Пленник метнул на него взгляд и тут же обмакнул перо в чернила. Пальцы юноши тряслись: перо то и дело выпадало из рук. На лбу выступали капли пота, дыхание было хриплым и неровным. Юноша так сильно волновался? Или сказывался разбитый затылок? Несколько строчек Ибрагим выводил так долго, что за это время Хасинто написал бы десяток посланий. К заложнику точно нужно отправить лекаря. На всякий случай. Не забыть бы сказать об этом сеньору…
Наконец мавр отложил перо, а Хасинто забрал послание. Прочесть не смог, а жаль. Вот бы выучить язык врагов, понимать их чудные завитушки. Это пригодится. Можно попросить ибн Якуба, чтобы с ним позанимался. Лекарь скучает по родной речи, а потому вряд ли откажет. Но спрашивать просто так неудобно. Да и вообще: об учебе лучше подумать потом, а сейчас главное, что все удалось — де Лара получит то, что хотел.
Получит, благодаря своему эскудеро!
Дон Иньиго стоял, прислонившись к стене, и смотрел в пол. Когда Хасинто вышел, он вскинул голову.
— Я уж думал за тобой идти.
— Вот, — Хасинто протянул пергамент.
— Замечательно. — Сеньор с улыбкой забрал свиток, но вдруг нахмурился. — У тебя щека опухла. Только не говори, что это я тебя…
Непроизвольно Хасинто потянулся к щеке, но Иньиго Рамирес перехватил его руку и опустил.
— Ты что, подрался с этим… с Ибрагимом?
— Немного.
— Надеюсь, ты победил?
Ну что за вопрос?!
— Конечно! А вы как думаете? — Хасинто кивнул на свиток. — Письмо же у вас.
— И то верно… Он написал на своем наречии или нашем?
— На своем.
— Тогда отыщи ибн Якуба. Жду тебя и его здесь.
…Приветствую тебя, возлюбленный отец мой, да будет доволен тобою Аллах. Прости своего сына Ибрагима, принесшего огорчение. Я заслуживаю порицания, ибо пленили меня франки, да проклянет… — ибн Якуб осекся, но все-таки продолжил: — Да проклянет их Аллах. Отпускать меня они не желают, забирают на нечистые земли. Видит Всевышний, я старался избежать позора, но все в воле Его. Молюсь о твоем здравии, а также о здравии моей матушки, моих братьев и сестер.

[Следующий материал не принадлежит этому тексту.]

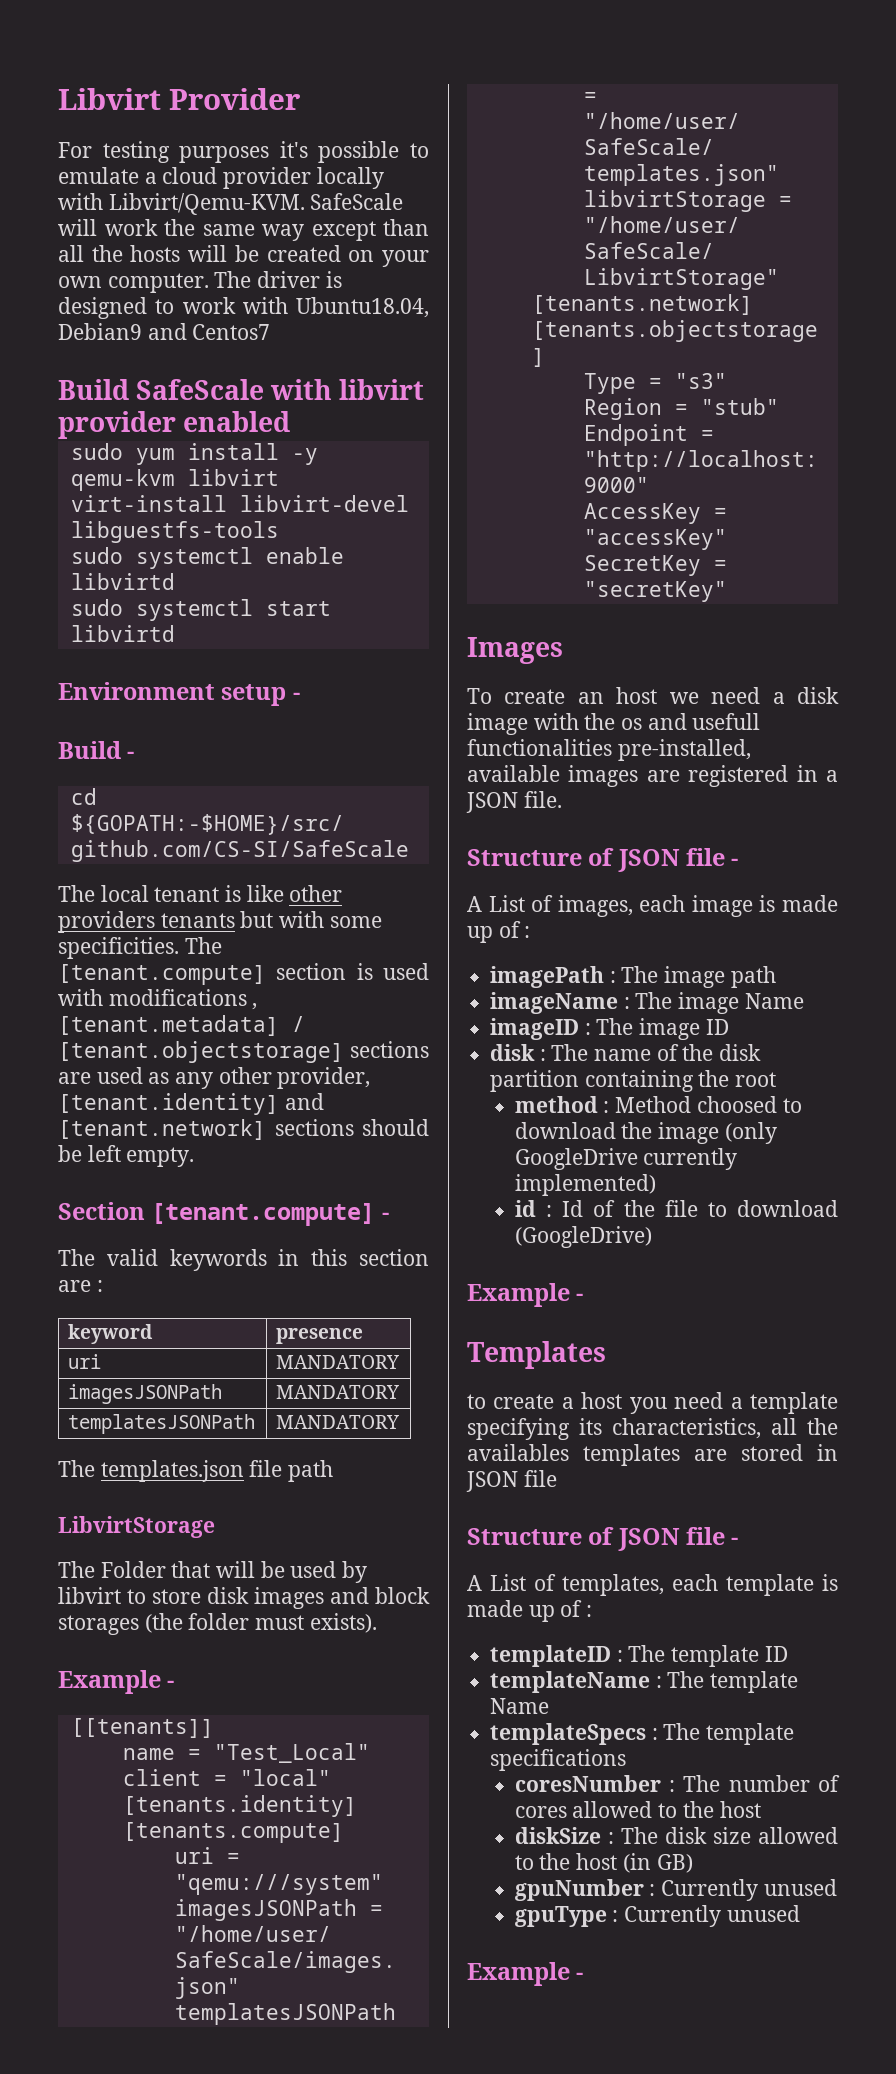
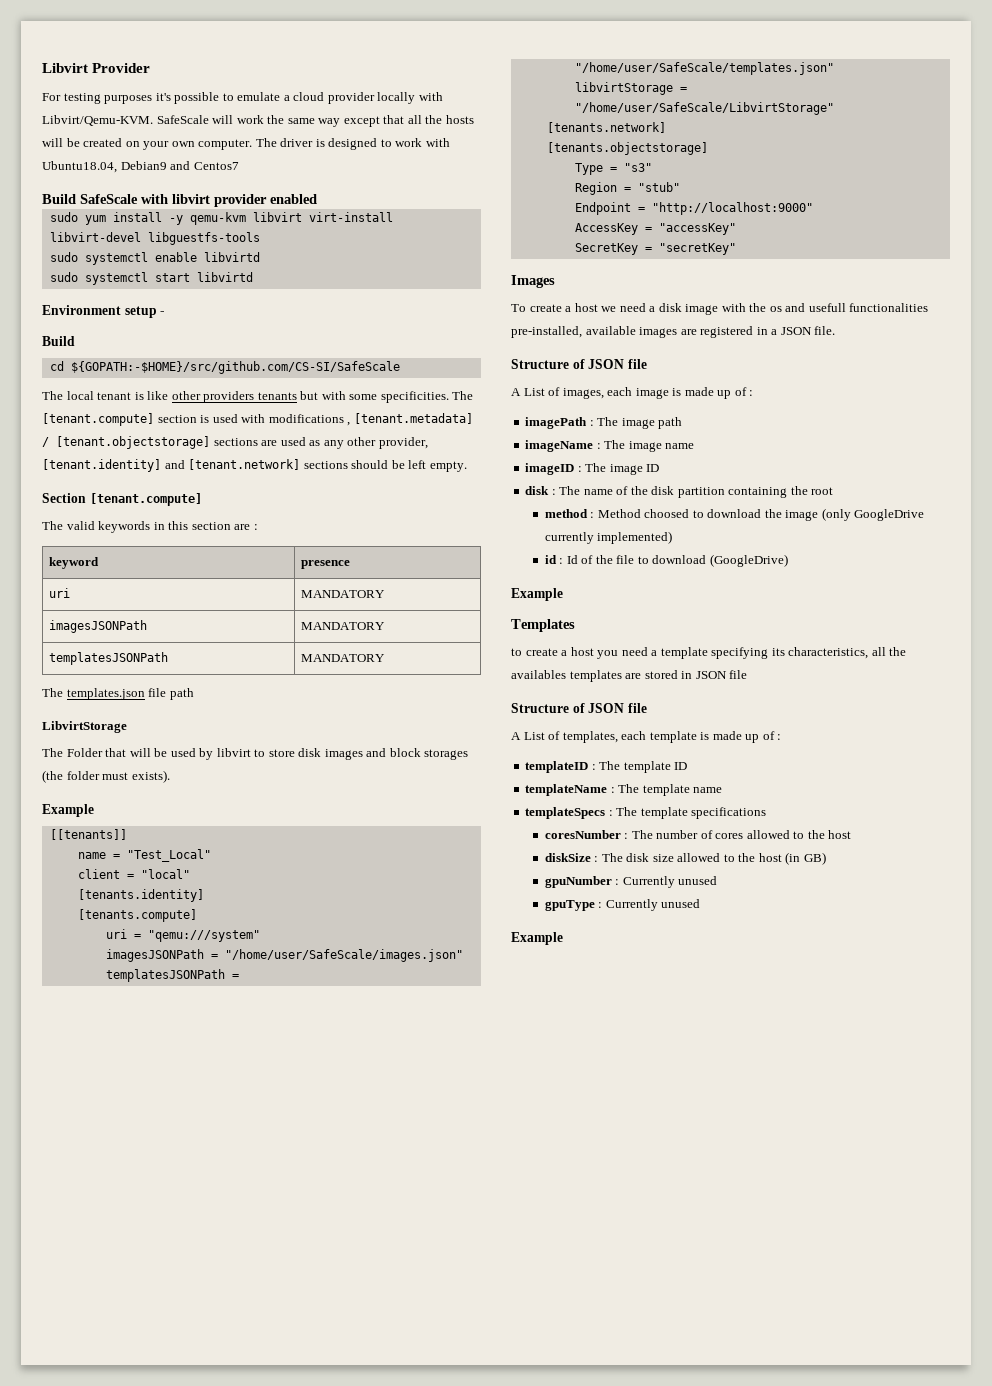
[383,219,429,236] than -> [383,115,405,124] that
[127,751,135,759] - -> (75, 341) none
[381,1212,389,1220] - -> (202, 499) none
[167,1680,175,1688] - -> (94, 810) none
[577,692,604,704] an -> [565,306,572,312] a
[731,858,739,866] - -> (647, 364) none
[744,993,804,1009] Name -> [665,443,695,449] name
[576,1293,584,1301] - -> (563, 594) none
[731,1537,739,1545] - -> (647, 708) none
[490,1698,550,1714] Name -> [693,787,723,793] name
[576,1972,584,1980] - -> (563, 938) none

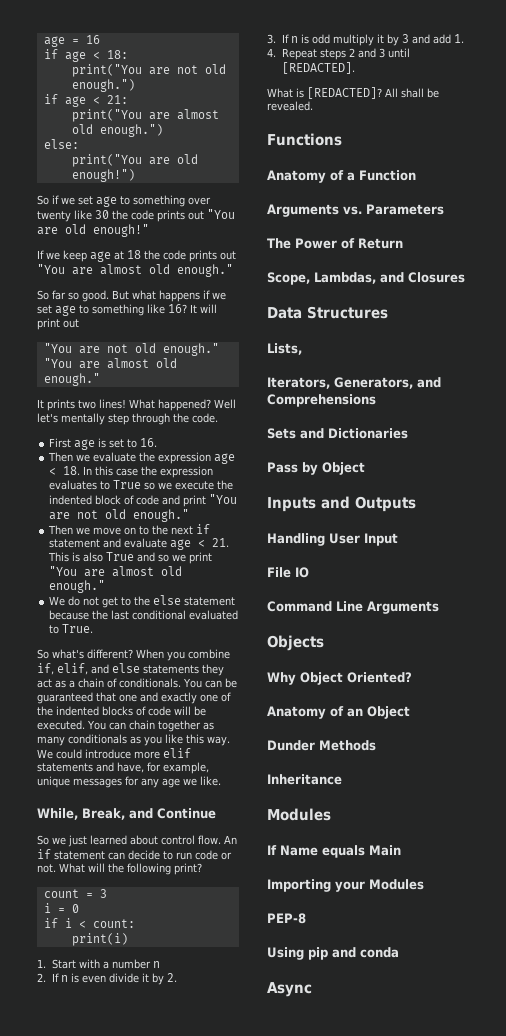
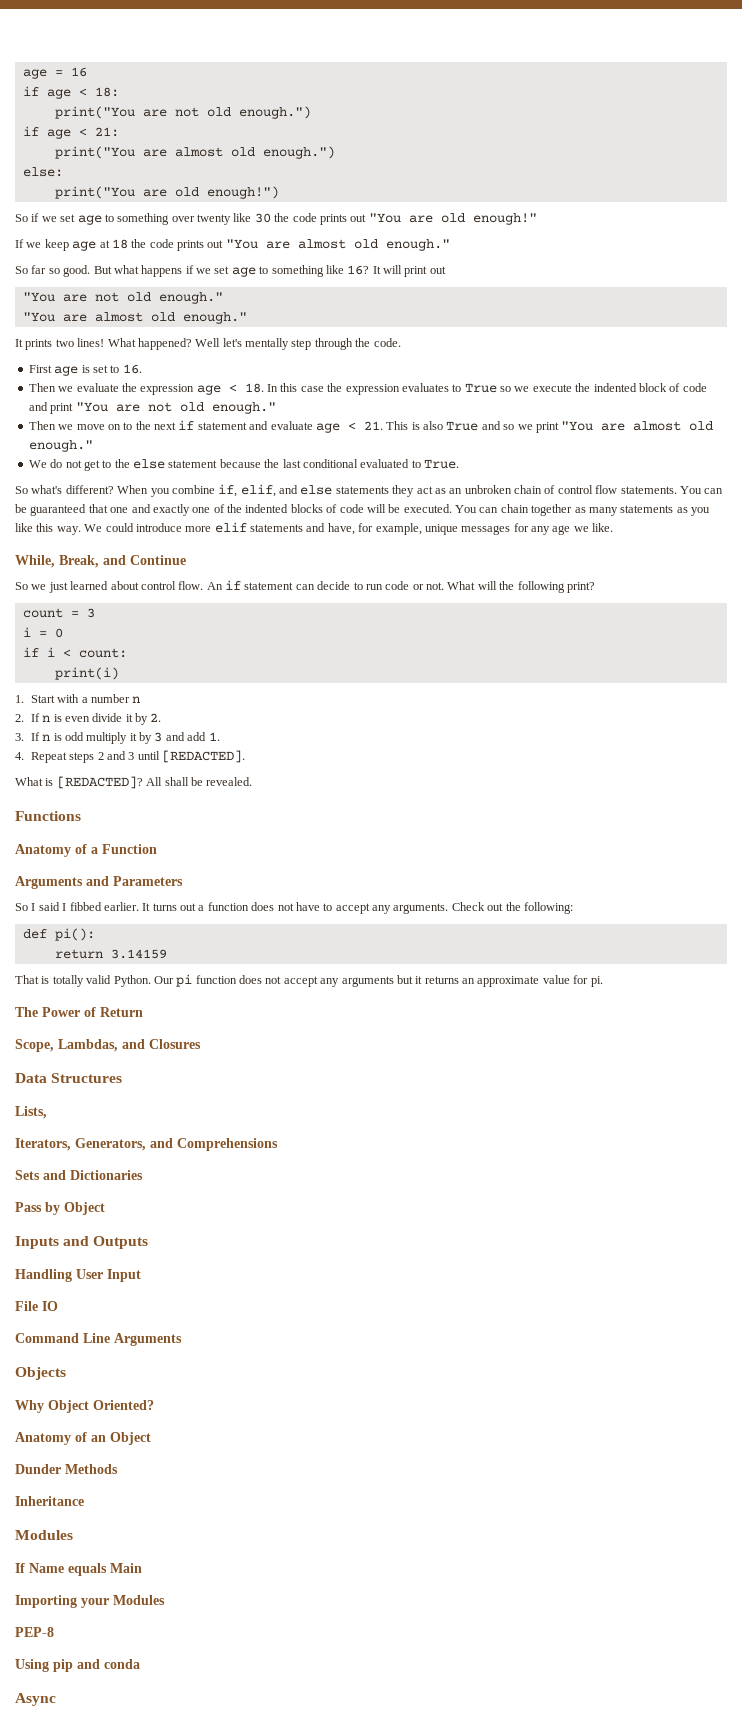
[69,678,181,688] a chain of conditionals. -> [449,485,677,494] an unbroken chain of control flow statements.
[68,734,127,744] conditionals -> [620,505,674,513] statements
[343,206,362,215] vs. -> [86,876,109,886] and
(444, 209) none -> [15,902,573,914] [22,928,95,941] [54,949,167,959] [15,974,603,987] // So I said I fibbed earlier. It turns out a function does not have to accept any arguments. Check out the following: // def pi(): // return 3.14159 // That is totally valid Python. Our pi function does not accept any arguments but it returns an approximate value for pi.

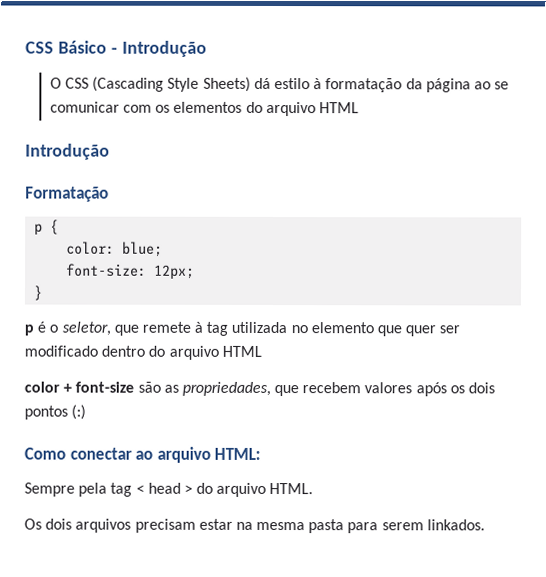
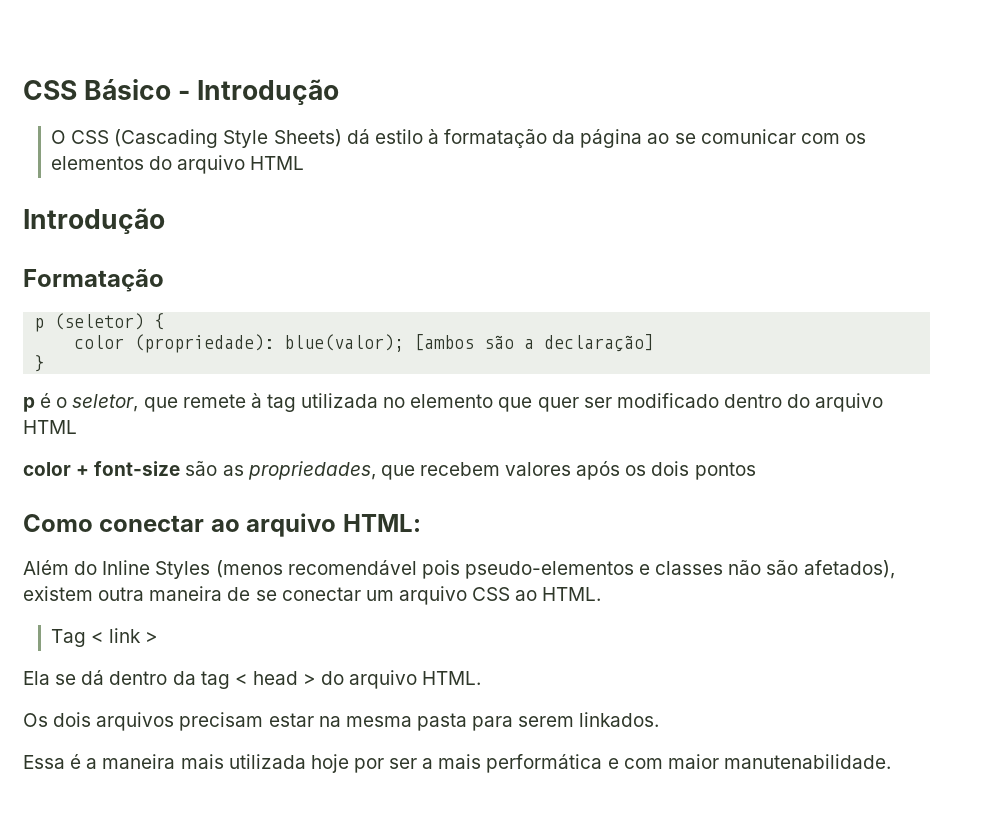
(44, 229) none -> [54,313,145,330] (seletor)
[66,241,164,257] [66,263,196,279] color: blue; // font-size: 12px; -> [74,334,655,353] color (propriedade): blue(valor); [ambos são a declaração]
[71,404,87,420] (:) -> (756, 471) none
[24,482,108,497] Sempre pela -> [23,560,895,579] [23,586,602,605] [51,628,159,647] [23,670,196,685] Além do Inline Styles (menos recomendável pois pseudo-elementos e classes não são afetados), existem outra maneira de se conectar um arquivo CSS ao HTML. // Tag < link > // Ela se dá dentro da
(485, 525) none -> [23,754,891,773] // Essa é a maneira mais utilizada hoje por ser a mais performática e com maior manutenabilidade.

Лекарь умолк. Молчал и де Лара, в задумчивости покусывая губу. Наверное, был недоволен, что Ибрагим не написал, почему стал заложником.
— Сеньор, пленник отказался признать ложь отца. Вообще отказывался писать. Мне пришлось… я позволил ему сказать то, что сам хочет. Иначе…
Дон Иньиго прервал Хасинто взмахом руки.
— Я ни в чем тебя не виню. Наоборот: ты молодец.
— А мне показалось, что вы недовольны…
— Показалось. — Де Лара перевел взгляд на мавра и сказал: — Благодарю. Ты можешь идти.
Врачеватель попятился к выходу, и тут Хасинто вспомнил!